--- Records for the task Enclosed Below ---
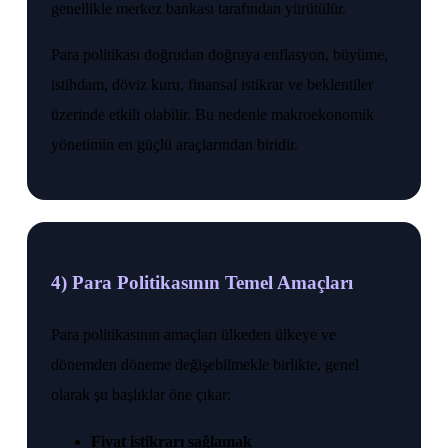
genellikle merkez bankası tarafından yürütülür.
Para politikası doğrudan doğruya enflasyon, büyüme,
istihdam, döviz kuru, finansal istikrar ve beklentiler
üzerinde etkili olabilir. Bu nedenle makroekonomik
yönetimin en güçlü araçlarından biridir.
4) Para Politikasının Temel Amaçları
Para politikasının amaçları ülkeden ülkeye ve
dönemden döneme değişebilmekle birlikte, genel
olarak şu başlıklar öne çıkar:
Fiyat istikrarı sağlamak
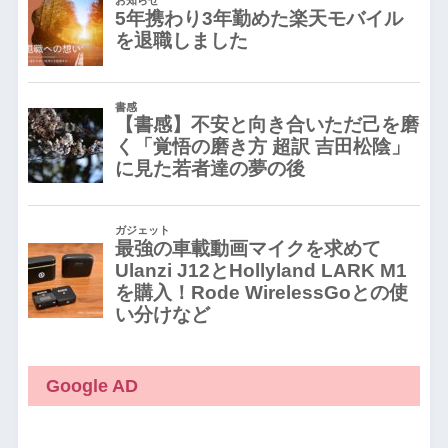
Google AD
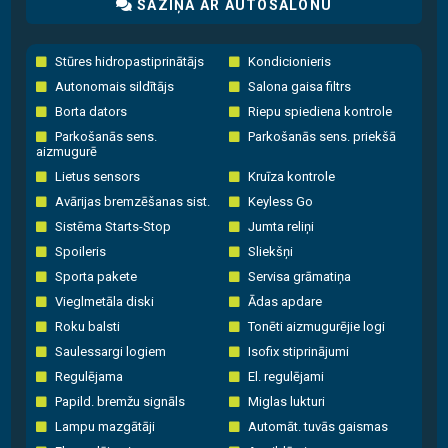
SAZIŅA AR AUTOSALONU
Stūres hidropastiprinātājs
Kondicionieris
Autonomais sildītājs
Salona gaisa filtrs
Borta dators
Riepu spiediena kontrole
Parkošanās sens.
Parkošanās sens. priekšā
aizmugurē
Lietus sensors
Kruīza kontrole
Avārijas bremzēšanas sist.
Keyless Go
Sistēma Starts-Stop
Jumta reliņi
Spoileris
Sliekšņi
Sporta pakete
Servisa grāmatiņa
Vieglmetāla diski
Ādas apdare
Roku balsti
Tonēti aizmugurējie logi
Saulessargi logiem
Isofix stiprinājumi
Regulējama
El. regulējami
Papild. bremžu signāls
Miglas lukturi
Lampu mazgātāji
Automāt. tuvās gaismas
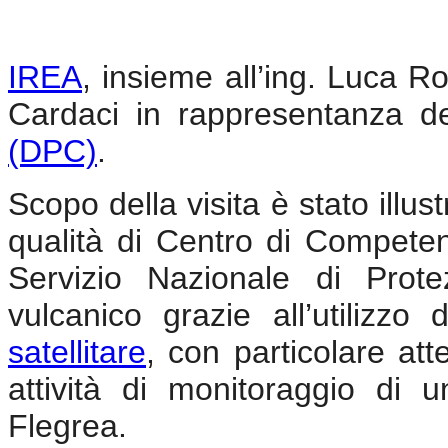
IREA
, insieme all’ing. Luca R
Cardaci in rappresentanza d
(DPC)
.
Scopo della visita è stato illus
qualità di Centro di Compete
Servizio Nazionale di Prot
vulcanico grazie all’utilizzo
satellitare
, con particolare at
attività di monitoraggio di u
Flegrea.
--- End of Enclosed Records for the task ---
# Assignment
Each line from the start of the entries through the line with "yönetimin en güçlü araçlarından biridir." is to be restated exactly, and the pictures are to be skipped.

# Solution to the problem
genellikle merkez bankası tarafından yürütülür.
Para politikası doğrudan doğruya enflasyon, büyüme,
istihdam, döviz kuru, finansal istikrar ve beklentiler
üzerinde etkili olabilir. Bu nedenle makroekonomik
yönetimin en güçlü araçlarından biridir.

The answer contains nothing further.